Among all cases, GPT-3 replied with the correct diagnosis in its top three for 88% (42/48, 95% CI 75–94) of cases, compared with 54% (2700/5000, 53–55) for lay individuals (p<0.0001) and 96% (637/666, 94–97) for physicians (p=0·012). GPT-3 triaged 70% correct (34/48, 57–82) versus 74% (3706/5000, 73–75; p=0.60) for lay individuals and 91% (608/666, 89–93%; p<0.0001) for physicians. As measured by the Brier score, GPT-3 confidence in its top prediction was reasonably well calibrated for diagnosis (Brier score=0·18) and triage (Brier score=0·22). We observed an inverse relationship between case acuity and GPT-3 accuracy (p<0·0001) with a fitted trend line of –8·33% decrease in accuracy for every level of increase in case acuity. For triage error analysis, GPT-3 deprioritised truly emergent cases in seven instances.

Interpretation

A general-purpose AI language model without any content-specific training could perform diagnosis at levels close to, but below, physicians and better than lay individuals. We found that GPT-3's performance was inferior to physicians for triage, sometimes by a large margin, and its performance was closer to that of lay individuals. Although the diagnostic performance of GPT-3 was comparable to physicians, it was significantly better than a typical person using a search engine.

Funding

The National Heart, Lung, and Blood Institute.

查看原文本刊更多论文

GPT-3 人工智能模型的诊断和分诊准确性：一项观察研究。

背景：人工智能（AI）在医疗保健领域的应用在许多医学领域都很有效，但它们通常是使用标记数据针对单一任务进行训练的，这使得部署和通用性具有挑战性。相对于医生和非专业人士而言，通用人工智能语言模型在诊断和分流方面的表现如何还不甚了解：方法：我们比较了生成式预训练转换器 3（GPT-3）对 48 个经过验证的合成病例的诊断和分流能力的预测准确性（结果：在所有病例中，GPT-3 回答了医生和非专业人员的问题；在所有病例中，GPT-3 回答了医生和非专业人员的问题：在所有病例中，GPT-3 对 88% 的病例（42/48，95% CI 75-94）给出了前三位的正确诊断答复，而对非专业人士的答复则为 54%（2700/5000，53-55）（p解释：GPT-3 对所有病例都给出了前三位的正确诊断答复，而对非专业人士的答复则为 54%（2700/5000，53-55）：没有经过任何特定内容训练的通用人工智能语言模型的诊断水平接近但低于医生，优于非专业人士。我们发现，在分诊方面，GPT-3 的表现不如医生，有时差距还很大，而它的表现则更接近非专业人士。虽然 GPT-3 的诊断性能与医生不相上下，但它明显优于使用搜索引擎的普通人：国家心肺血液研究所。
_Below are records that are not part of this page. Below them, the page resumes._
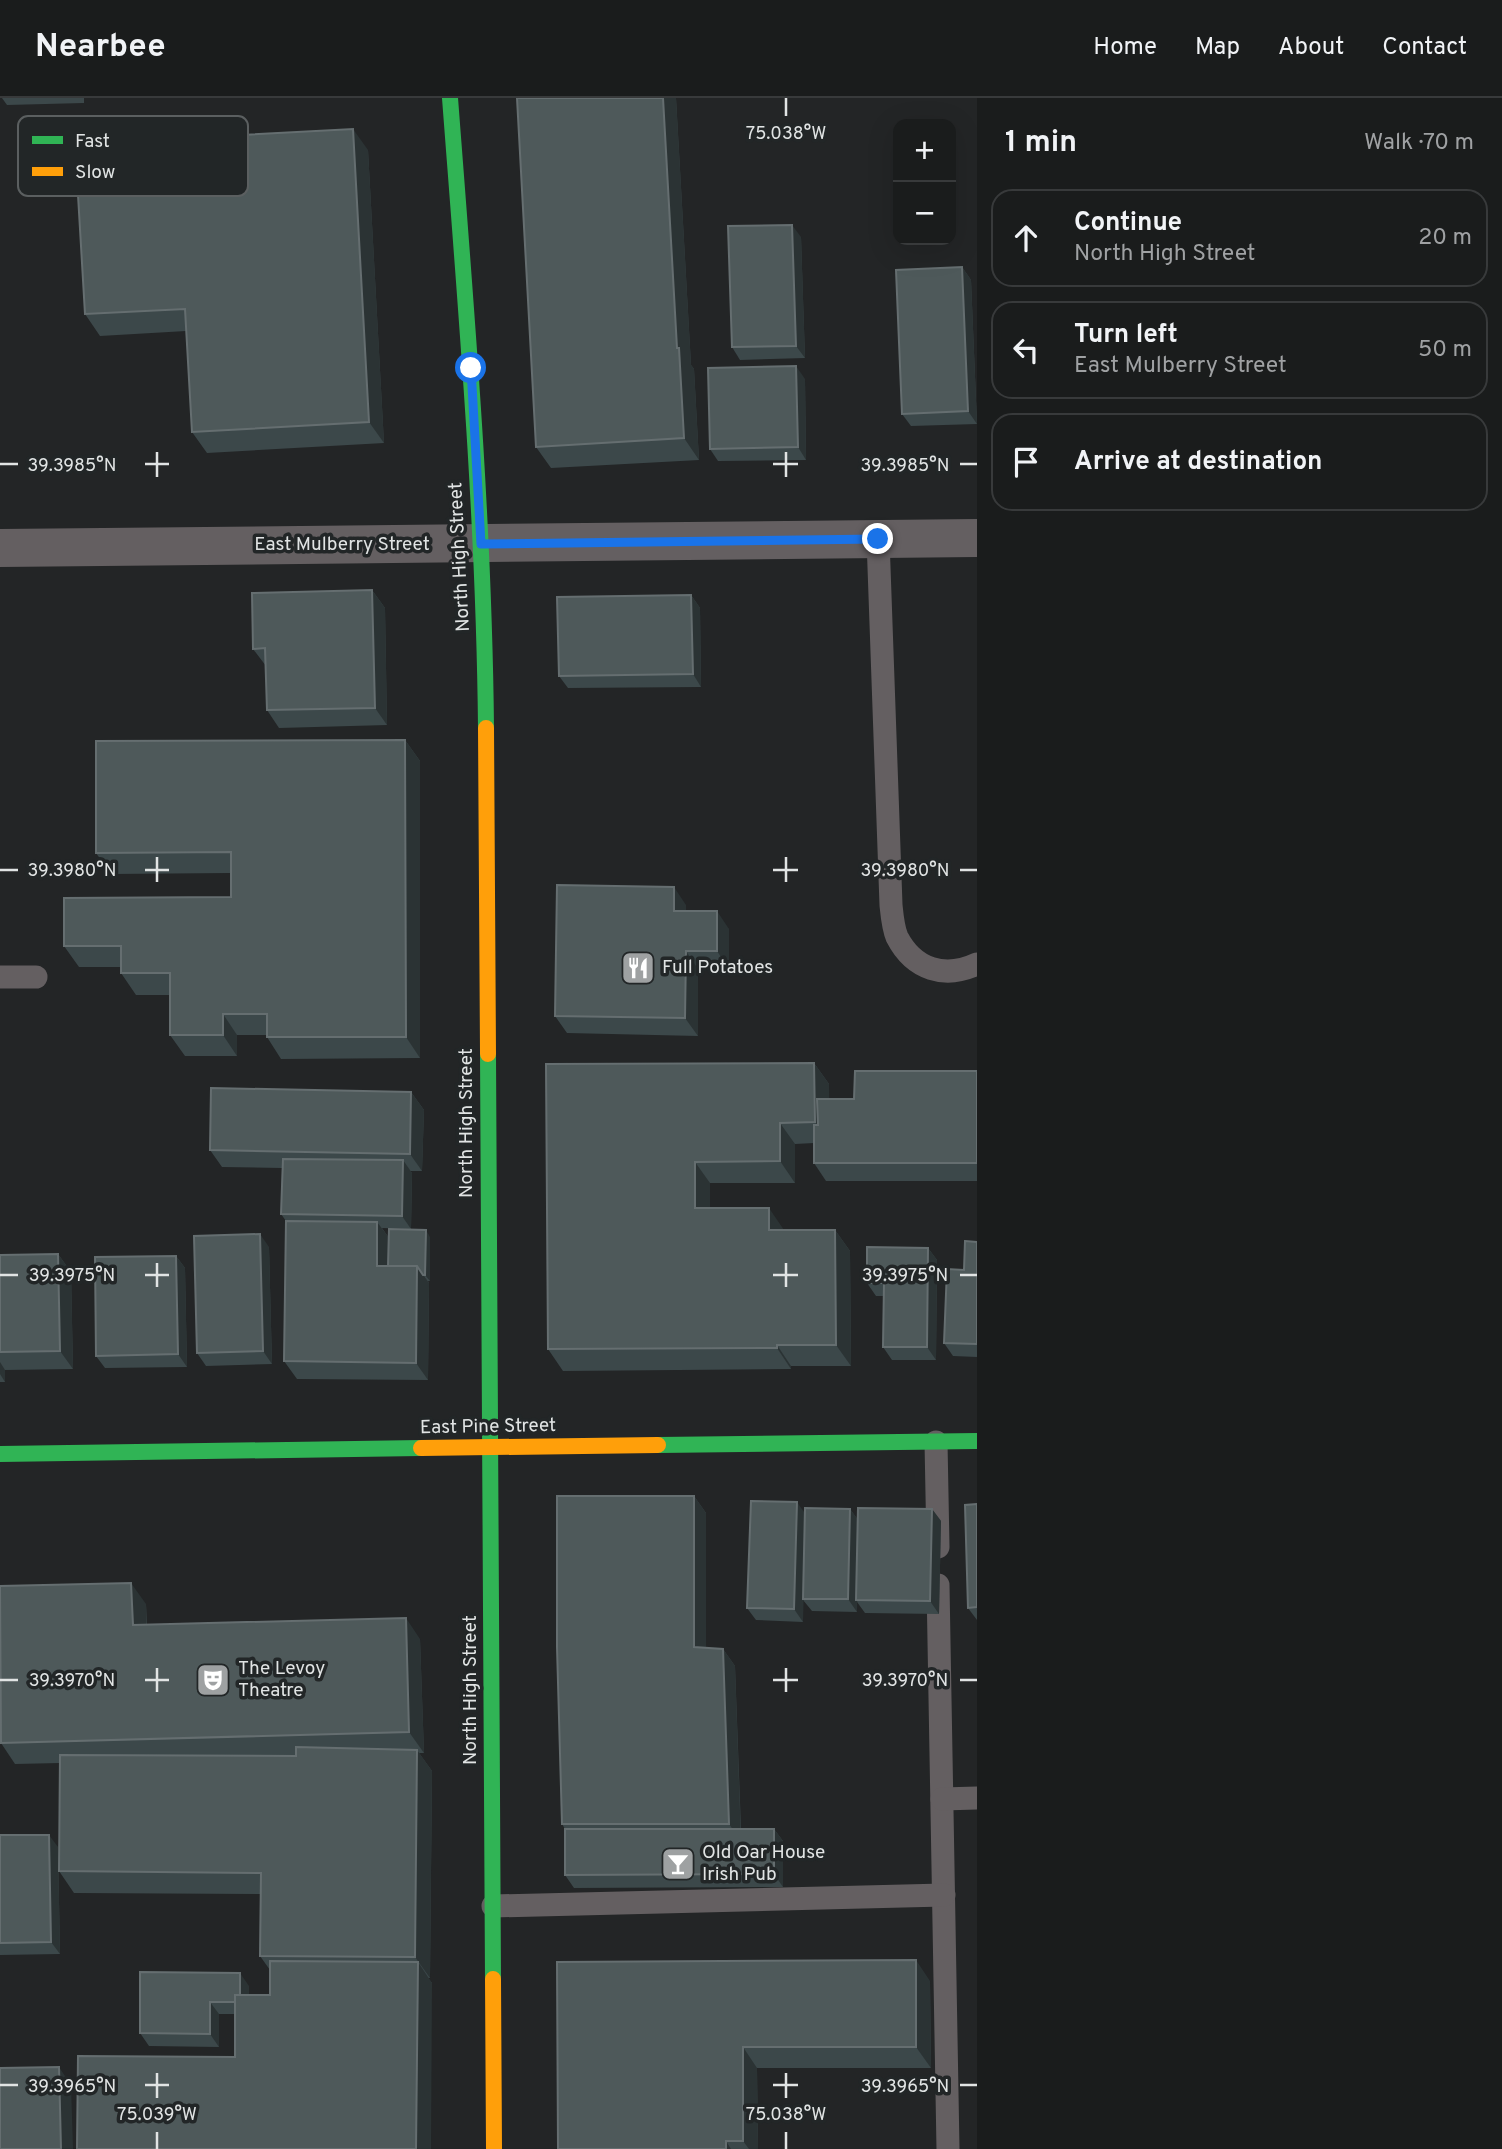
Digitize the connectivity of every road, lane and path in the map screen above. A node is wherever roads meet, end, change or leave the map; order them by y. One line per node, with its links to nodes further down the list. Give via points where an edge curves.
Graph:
1 (450, 98): 4 (street, North High Street)
2 (977, 538): 3 (street, East Mulberry Street)
3 (878, 539): 4 (street, East Mulberry Street); 6 (lane, via 891,905 896,935 912,959 935,970 960,972)
4 (481, 544): 5 (street, East Mulberry Street); 11 (street, North High Street)
5 (0, 548)
6 (977, 964)
7 (0, 977): 8 (lane)
8 (36, 977)
9 (977, 1441): 10 (street, East Pine Street)
10 (936, 1442): 11 (street, East Pine Street); 13 (lane)
11 (490, 1448): 12 (street, East Pine Street); 16 (street, North High Street)
12 (0, 1454)
13 (942, 1798): 14 (lane); 15 (lane)
14 (977, 1798)
15 (944, 1895): 16 (lane); 18 (lane)
16 (493, 1906): 17 (street, North High Street)
17 (494, 2149)
18 (948, 2149)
本文章由计算机程序翻译，如有差异，请以英文原文为准。

求助全文

约1分钟内获得全文求助全文

来源期刊

Lancet Digital Health Multiple-

CiteScore

41.20

自引率

1.60%

发文量

232

审稿时长

13 weeks

期刊介绍： The Lancet Digital Health publishes important, innovative, and practice-changing research on any topic connected with digital technology in clinical medicine, public health, and global health. The journal’s open access content crosses subject boundaries, building bridges between health professionals and researchers.By bringing together the most important advances in this multidisciplinary field,The Lancet Digital Health is the most prominent publishing venue in digital health. We publish a range of content types including Articles,Review, Comment, and Correspondence, contributing to promoting digital technologies in health practice worldwide.